The Virginian-Pilot
                             THE VIRGINIAN-PILOT 
              Copyright (c) 1997, Landmark Communications, Inc.

DATE: Saturday, January 18, 1997            TAG: 9701180535
SECTION: LOCAL                   PAGE: B2   EDITION: FINAL 
SOURCE: BY NANCY LEWIS, STAFF WRITER 
DATELINE: NORFOLK                           LENGTH:   56 lines

VOLUNTEERING IN PUBLIC HOUSING A ``GREAT START,'' U.S. OFFICIAL SAYS

Asking residents of public housing to volunteer 20 hours a year to their communities will give them an edge when it comes to adjusting to welfare reform, the deputy U.S. secretary of health and human resources said Friday.

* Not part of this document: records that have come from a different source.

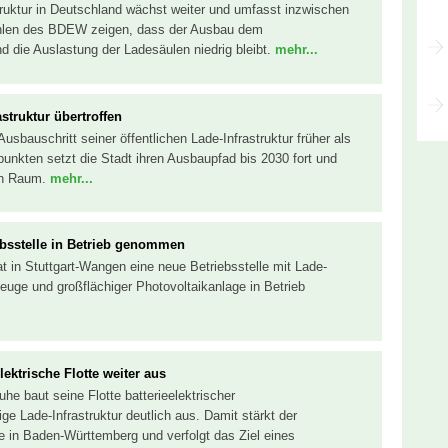
struktur in Deutschland wächst weiter und umfasst inzwischen
hlen des BDEW zeigen, dass der Ausbau dem
d die Auslastung der Ladesäulen niedrig bleibt.
mehr...
struktur übertroffen
sbauschritt seiner öffentlichen Lade-Infrastruktur früher als
punkten setzt die Stadt ihren Ausbaupfad bis 2030 fort und
hen Raum.
mehr...
iebsstelle in Betrieb genommen
hat in Stuttgart-Wangen eine neue Betriebsstelle mit Lade-
rzeuge und großflächiger Photovoltaikanlage in Betrieb
ektrische Flotte weiter aus
e baut seine Flotte batterieelektrischer
e Lade-Infrastruktur deutlich aus. Damit stärkt der
e in Baden-Württemberg und verfolgt das Ziel eines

Scott C. Oostdyk called Norfolk's new social-lease clause for public-housing tenants ``a great start'' and said he knew of no other municipality that had taken that step.

The controversial social lease passed Monday by the city's housing authority will get welfare recipients ``used to the idea'' of donating their time, something they'll be doing ``a lot more'' of if they don't have jobs come the first of next year, Oostdyk said.

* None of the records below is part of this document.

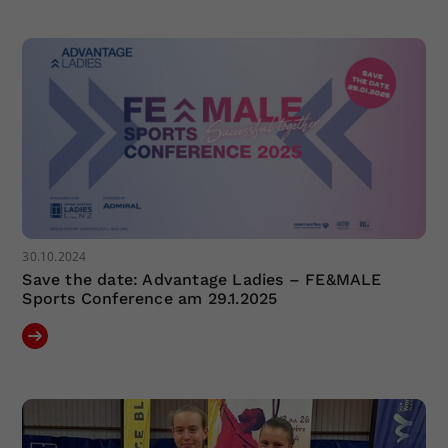
Dieser Wert speichert Ihre Consent-
Einstellungen. Unter anderem eine
zufällig generierte ID, für die
Zweck
historische Speicherung Ihrer
vorgenommen Einstellungen, falls der
Webseiten-Betreiber dies eingestellt
hat.
30.10.2024
Save the date: Advantage Ladies – FE&MALE
Sports Conference am 29.1.2025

He made his comments as he prepared to address a crowd of about 150 people Friday at the grand opening of Goodwill Industries of Hampton Roads' new Career Resource Center on Tidewater Drive.

On Oct. 1, some 8,000 Hampton Roads residents will be told to get a job within 90 days or work 20 hours a week for no pay to keep their welfare benefits in place. In the interim, they will have to make 30 job-search contacts a week, Oostdyk said. Work done for free to keep welfare payments coming in lieu of a regular job might include helping schoolteachers or doing office tasks in social services departments, he said.

Those who find paying jobs will be able to collect welfare payments in addition to their paychecks, up to the poverty level, for two years. They will have day-care, transportation and medical costs paid for three years.

Gainfully employed or not, after two years payments stop.

But folks moving off welfare or onto workfare will get a hand up from organizations like Goodwill, said Oostdyk, touting the project as a prime example of public-private partnerships that he hopes will include more and more businesses.

Goodwill's new learning center is in a building just south of its Tidewater Drive thrift store near downtown. The four classrooms and five offices comprise 12,000 square feet where work-readiness and computer classes for both economically disadvantaged and disabled people will be held.

Funding for the program comes, in part, from the state in fee-service payments. It will cost $30,000 to get the learning center up and running.

Statewide, where reforms have already been implemented, only 5 percent of welfare recipients have resorted to ``community work experience,'' the term used for the free work in exchange for welfare checks, Oostdyk said.

The help that community organizations like Goodwill offer will make a difference when it comes to welfare reform, he said.

``You don't say to people just go out there and make it'' because ``fear is the enemy.'' ILLUSTRATION: Photo by RICHARD L. DUNSTON/The Virginian-Pilot

Scott Oostdyk, deputy U.S. secretary of Health and Human Resources,

tells the grand opening of Goodwill Industries' Career Resource

Center of the need for assisting welfare reform.